What You'll Learn

  1. Introduction
  2. Lamps
  3. Fixtures
Lamps
The most common screw-in incandescent lamp is cheapest to buy, but can be much more expensive to operate in the long run, compared to a more efficient lamp with the equivalent lumen output. An incandescent providing comfortably warm 2700K, 100 CRI light only puts out about 20 to 25 lumens per watt and lasts 750 to 1,000 hours. A slightly more efficient halogen lamp with crisp 3000K, 100 CRI light produces about 30 lumens per watt and lasts about 2,000 hours. But, a screw-in compact fluorescent with an integral electronic ballast has a nice 3000K color temperature at a much better 60 lumens per watt with a rated life of 5,000 hours or better. In other words, a compact fluorescent uses a third of the energy and lasts five times longer than the typical incandescent light bulb.

The downsides of compact fluorescents are that they cost three to five times more than incandescent lamps, don't always fit in decorative fixtures, and some people find their light quality slightly lower. But from an environmental perspective, this simple lamp conversion in places where the color is less important'in downlights, closet lights, porch lights, and such'can translate into long-term energy savings and environmental benefits. And, linear fluorescent and pin-based compact fluorescent lamps'more commonly used in commercial buildings'perform even better. Despite the fact that all fluorescent lamps require a trace of mercury to operate and should be properly disposed or recycled, the energy saving benefits far outweigh the mercury issue. The less energy used, the less greenhouse gas produced by power plants.
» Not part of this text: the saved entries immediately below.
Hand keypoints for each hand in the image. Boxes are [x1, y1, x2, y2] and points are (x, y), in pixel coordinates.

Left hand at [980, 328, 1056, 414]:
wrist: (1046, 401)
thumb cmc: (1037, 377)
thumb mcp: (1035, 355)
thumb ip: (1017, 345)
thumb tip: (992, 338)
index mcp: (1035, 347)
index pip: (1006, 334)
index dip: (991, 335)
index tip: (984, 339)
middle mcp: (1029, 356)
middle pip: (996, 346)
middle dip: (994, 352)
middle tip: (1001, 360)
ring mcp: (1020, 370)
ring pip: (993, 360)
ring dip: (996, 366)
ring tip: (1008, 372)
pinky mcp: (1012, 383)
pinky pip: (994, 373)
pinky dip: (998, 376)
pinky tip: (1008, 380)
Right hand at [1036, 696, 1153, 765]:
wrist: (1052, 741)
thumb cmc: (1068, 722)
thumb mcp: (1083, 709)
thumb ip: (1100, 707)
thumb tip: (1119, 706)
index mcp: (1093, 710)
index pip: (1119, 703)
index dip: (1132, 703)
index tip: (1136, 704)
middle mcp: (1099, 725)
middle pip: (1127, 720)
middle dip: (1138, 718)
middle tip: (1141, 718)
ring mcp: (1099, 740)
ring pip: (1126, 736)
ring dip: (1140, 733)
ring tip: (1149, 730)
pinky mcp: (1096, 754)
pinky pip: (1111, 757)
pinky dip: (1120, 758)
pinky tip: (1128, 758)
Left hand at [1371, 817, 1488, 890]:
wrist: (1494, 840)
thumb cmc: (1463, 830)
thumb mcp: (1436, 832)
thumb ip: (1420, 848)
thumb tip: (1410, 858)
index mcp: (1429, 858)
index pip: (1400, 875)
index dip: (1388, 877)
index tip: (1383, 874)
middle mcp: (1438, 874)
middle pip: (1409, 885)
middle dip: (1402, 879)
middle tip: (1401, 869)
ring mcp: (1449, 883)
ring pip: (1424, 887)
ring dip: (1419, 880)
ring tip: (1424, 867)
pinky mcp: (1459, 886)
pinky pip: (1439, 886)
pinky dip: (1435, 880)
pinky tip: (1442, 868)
Looking a little into the future, LED (light emitting diodes) lighting is something to watch. Although much more expensive right now than other light sources, this solid-state technology is notable for its ability to produce attractive white light at about 100 lumens per watt lasting 50,000 hours or more. Researchers predict that within the next few years, affordable consumer-grade 'white' lighting products will approach 200 lumens per watt efficacy.

Controls and Placement
Along with energy efficient sources, it is important to consider lighting controls as a great way to provide lighting flexibility as well as additional energy savings. This can range from a simple dimmer, to sensors that make sure the a light goes off when no one is in the room, to fully programmable systems tied in with a home security or entertainment system. The most efficient light is one that only gets turned on when it's needed and turned off when it's not.

Going outside, it is important to avoid light pollution and light trespass caused by unshielded outdoor lighting. Light pollution or 'sky glow' has become an important public awareness issue, as is unwanted glare or light trespass problems for neighbors. The environmental approach is to use well-shielded 'cutoff' fixtures, rather than floodlights and wall packs that emit light that points above the horizontal toward the sky. This is also energy-efficient because upward lighting (except for intentional and well-focused landscape lighting) is just wasted energy.